Across these airports, your actions are pretty basic, letting you freely roam, interact with objects, jump, collect items for your endless inventory and, most importantly, pet the stock photo dogs. Did I also mention you’ve got infinite hands for dog petting too? It’s truly glorious.
In Dog Airport Game, you travel to airports on six alien worlds, each featuring spectacular monuments that range from literal black holes to a giant fire hydrant in the sky. Starting on Phobos, your goal is to find Krista at each airport on Beachwell, The Elf Planet, Patsville, Marinara Trench, and of course, Uranus.
Once you’ve met up with her, she’ll ask to meet at a specific location, so you’ll need to collect a boarding pass from Ticket Dog. However, each pass is written in an alien language, meaning you must match it with airport signs to find your flight. Alternatively, you can walk between each separate gate until you find it, though that’s incredibly time-consuming.
Boarding occurs 90 minutes before the flight takes off, though you can just grab another pass at no cost if you miss it. While Dog Airport runs in real-time, you can speed up proceedings with time manipulation booths. If that’s too slow, beds are available, moving you five hours ahead each time.
Accompanying the receptionist can be one of several dogs, each of whom has a request. Bribe Dog is a common companion, and surprise, surprise, he likes bribes. Most DogPCs require a specific item that you have to find, with most becoming a series of (no pun intended) fetch quests.
Unless you find Reverse Bribe Dog, which is just as hilarious as it sounds.

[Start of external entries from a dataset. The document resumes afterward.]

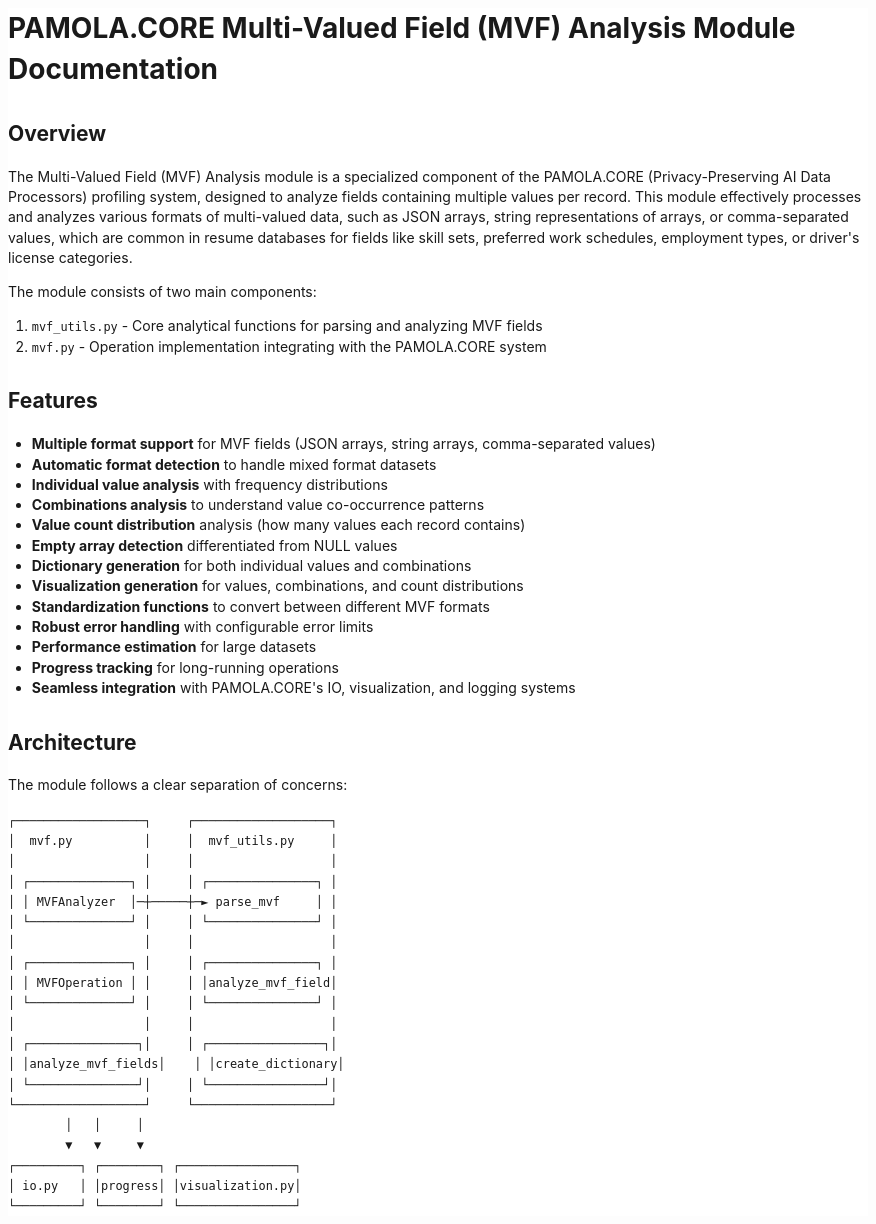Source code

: # PAMOLA.CORE Multi-Valued Field (MVF) Analysis Module Documentation

## Overview

The Multi-Valued Field (MVF) Analysis module is a specialized component of the PAMOLA.CORE (Privacy-Preserving AI Data Processors) profiling system, designed to analyze fields containing multiple values per record. This module effectively processes and analyzes various formats of multi-valued data, such as JSON arrays, string representations of arrays, or comma-separated values, which are common in resume databases for fields like skill sets, preferred work schedules, employment types, or driver's license categories.

The module consists of two main components:
1. `mvf_utils.py` - Core analytical functions for parsing and analyzing MVF fields
2. `mvf.py` - Operation implementation integrating with the PAMOLA.CORE system

## Features

- **Multiple format support** for MVF fields (JSON arrays, string arrays, comma-separated values)
- **Automatic format detection** to handle mixed format datasets
- **Individual value analysis** with frequency distributions
- **Combinations analysis** to understand value co-occurrence patterns
- **Value count distribution** analysis (how many values each record contains)
- **Empty array detection** differentiated from NULL values
- **Dictionary generation** for both individual values and combinations
- **Visualization generation** for values, combinations, and count distributions
- **Standardization functions** to convert between different MVF formats
- **Robust error handling** with configurable error limits
- **Performance estimation** for large datasets
- **Progress tracking** for long-running operations
- **Seamless integration** with PAMOLA.CORE's IO, visualization, and logging systems

## Architecture

The module follows a clear separation of concerns:

```
┌──────────────────┐     ┌───────────────────┐
│  mvf.py          │     │  mvf_utils.py     │
│                  │     │                   │
│ ┌──────────────┐ │     │ ┌───────────────┐ │
│ │ MVFAnalyzer  │─┼─────┼─► parse_mvf     │ │
│ └──────────────┘ │     │ └───────────────┘ │
│                  │     │                   │
│ ┌──────────────┐ │     │ ┌───────────────┐ │
│ │ MVFOperation │ │     │ │analyze_mvf_field│
│ └──────────────┘ │     │ └───────────────┘ │
│                  │     │                   │
│ ┌───────────────┐│     │ ┌────────────────┐│
│ │analyze_mvf_fields│    │ │create_dictionary│
│ └───────────────┘│     │ └────────────────┘│
└──────────────────┘     └───────────────────┘
        │   │     │
        ▼   ▼     ▼
┌─────────┐ ┌────────┐ ┌────────────────┐
│ io.py   │ │progress│ │visualization.py│
└─────────┘ └────────┘ └────────────────┘
```
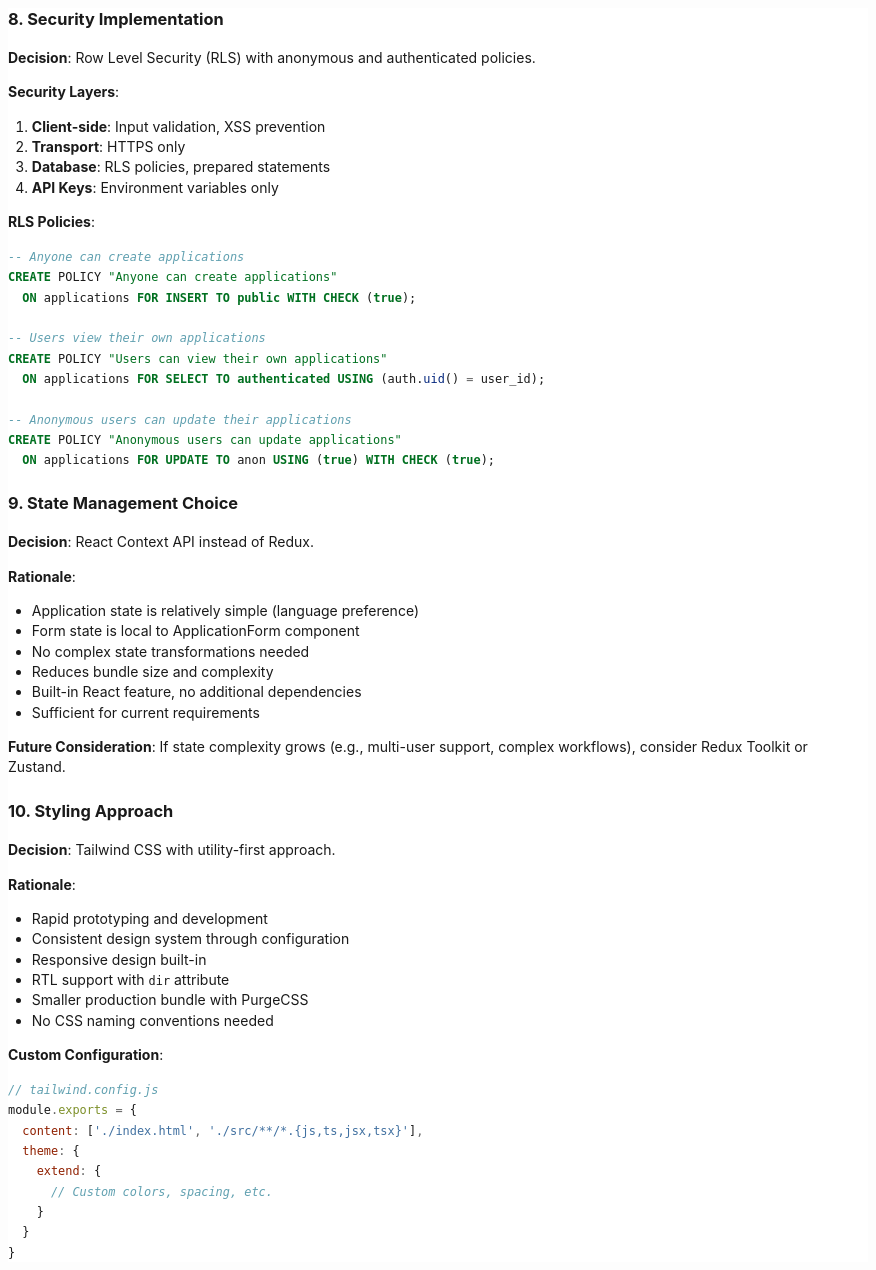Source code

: ### 8. Security Implementation

**Decision**: Row Level Security (RLS) with anonymous and authenticated policies.

**Security Layers**:
1. **Client-side**: Input validation, XSS prevention
2. **Transport**: HTTPS only
3. **Database**: RLS policies, prepared statements
4. **API Keys**: Environment variables only

**RLS Policies**:
```sql
-- Anyone can create applications
CREATE POLICY "Anyone can create applications"
  ON applications FOR INSERT TO public WITH CHECK (true);

-- Users view their own applications
CREATE POLICY "Users can view their own applications"
  ON applications FOR SELECT TO authenticated USING (auth.uid() = user_id);

-- Anonymous users can update their applications
CREATE POLICY "Anonymous users can update applications"
  ON applications FOR UPDATE TO anon USING (true) WITH CHECK (true);
```

### 9. State Management Choice

**Decision**: React Context API instead of Redux.

**Rationale**:
- Application state is relatively simple (language preference)
- Form state is local to ApplicationForm component
- No complex state transformations needed
- Reduces bundle size and complexity
- Built-in React feature, no additional dependencies
- Sufficient for current requirements

**Future Consideration**: If state complexity grows (e.g., multi-user support, complex workflows), consider Redux Toolkit or Zustand.

### 10. Styling Approach

**Decision**: Tailwind CSS with utility-first approach.

**Rationale**:
- Rapid prototyping and development
- Consistent design system through configuration
- Responsive design built-in
- RTL support with `dir` attribute
- Smaller production bundle with PurgeCSS
- No CSS naming conventions needed

**Custom Configuration**:
```javascript
// tailwind.config.js
module.exports = {
  content: ['./index.html', './src/**/*.{js,ts,jsx,tsx}'],
  theme: {
    extend: {
      // Custom colors, spacing, etc.
    }
  }
}
```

Sadly, this is where things start going south. Though items aren’t hard to obtain, boarding flights to planets is a never-ending stream of quests, all of which become extremely tedious after a short time. Even if you’ve visited a planet before, you can’t just fast-travel back, forcing you to do this process repeatedly.

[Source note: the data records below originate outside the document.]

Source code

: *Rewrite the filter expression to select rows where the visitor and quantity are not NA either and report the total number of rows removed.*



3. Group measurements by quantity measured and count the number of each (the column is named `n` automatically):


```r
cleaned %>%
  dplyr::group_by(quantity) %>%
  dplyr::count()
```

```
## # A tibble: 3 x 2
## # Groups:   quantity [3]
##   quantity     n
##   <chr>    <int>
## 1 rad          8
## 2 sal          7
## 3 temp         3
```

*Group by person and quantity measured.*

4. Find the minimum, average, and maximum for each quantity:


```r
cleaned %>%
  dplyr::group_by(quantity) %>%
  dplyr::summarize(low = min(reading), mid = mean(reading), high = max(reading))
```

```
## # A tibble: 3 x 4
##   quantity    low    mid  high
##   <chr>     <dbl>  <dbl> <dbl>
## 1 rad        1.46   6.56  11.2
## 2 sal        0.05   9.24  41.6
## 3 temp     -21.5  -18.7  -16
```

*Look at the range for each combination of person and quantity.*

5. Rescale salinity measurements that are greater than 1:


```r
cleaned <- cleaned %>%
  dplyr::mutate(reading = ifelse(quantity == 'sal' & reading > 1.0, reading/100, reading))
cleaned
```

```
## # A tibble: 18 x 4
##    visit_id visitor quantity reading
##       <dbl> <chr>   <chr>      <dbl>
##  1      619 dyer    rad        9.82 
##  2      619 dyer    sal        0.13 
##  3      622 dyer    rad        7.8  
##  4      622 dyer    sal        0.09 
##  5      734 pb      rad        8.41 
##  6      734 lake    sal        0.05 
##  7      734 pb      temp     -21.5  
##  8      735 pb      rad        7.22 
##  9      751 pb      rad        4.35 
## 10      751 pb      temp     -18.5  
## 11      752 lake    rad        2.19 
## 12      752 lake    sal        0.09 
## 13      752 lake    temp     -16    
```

Making matters worse, I noticed frequent framerate drops when moving the camera, which is surprising considering this isn’t an intense experience on any front. What’s even more baffling is that I played the Xbox Series X version, a next-gen powerhouse, and still experienced these issues. However, Strange Scaffold has since confirmed a hotfix is in the works.
It’s such a shame because it lets down Dog Airport Game’s excellent writing. Despite being a relatively short experience, it manages to build showcase a surprising amount of character between the protagonist and Krista, giving you multiple dialogue options during those encounters.
That’s without touching on the strong sense of humor on display, which truly separates it from other games. Between encounters with Farmer Dog, Therapist Dog, Pill Dog, Rodney (who’s actually a human), Secret Bear, David Bonie, and Chad Shakespeare, to name just a few dogs, the game had me genuinely laughing on multiple occasions. However, considering its niche nature, it's likely to be hit or miss with players.
An Airport For Aliens Currently Run By Dogs Review: The Bottom Line
- Humour is excellent
- A lovely story between the protagonist and Krista
- Unlimited dog petting
- So many fetch quests
- Stuttering frame rate
- Tedious gameplay
There’s no use avoiding this fact: An Airport for Aliens Currently Run by Dogs is ultimately a meme game, though Strange Scaffold has done an excellent job on the writing. Packing a brilliant sense of humor, that fact is only made more prominent by the deliberately low-effort presentation and enjoyable dialogue.
However, those merits get significantly bogged down by tedious gameplay design, one where progression relies on endless fetch quests with little variety. You won’t need long to complete Dog Airport Game, which offers a four- to five-hour campaign, but if you plan on sticking it out, do so in short bursts.
[Note: Strange Scaffold provided the copy of An Airport for Aliens Currently Run by Dogs used for this review.]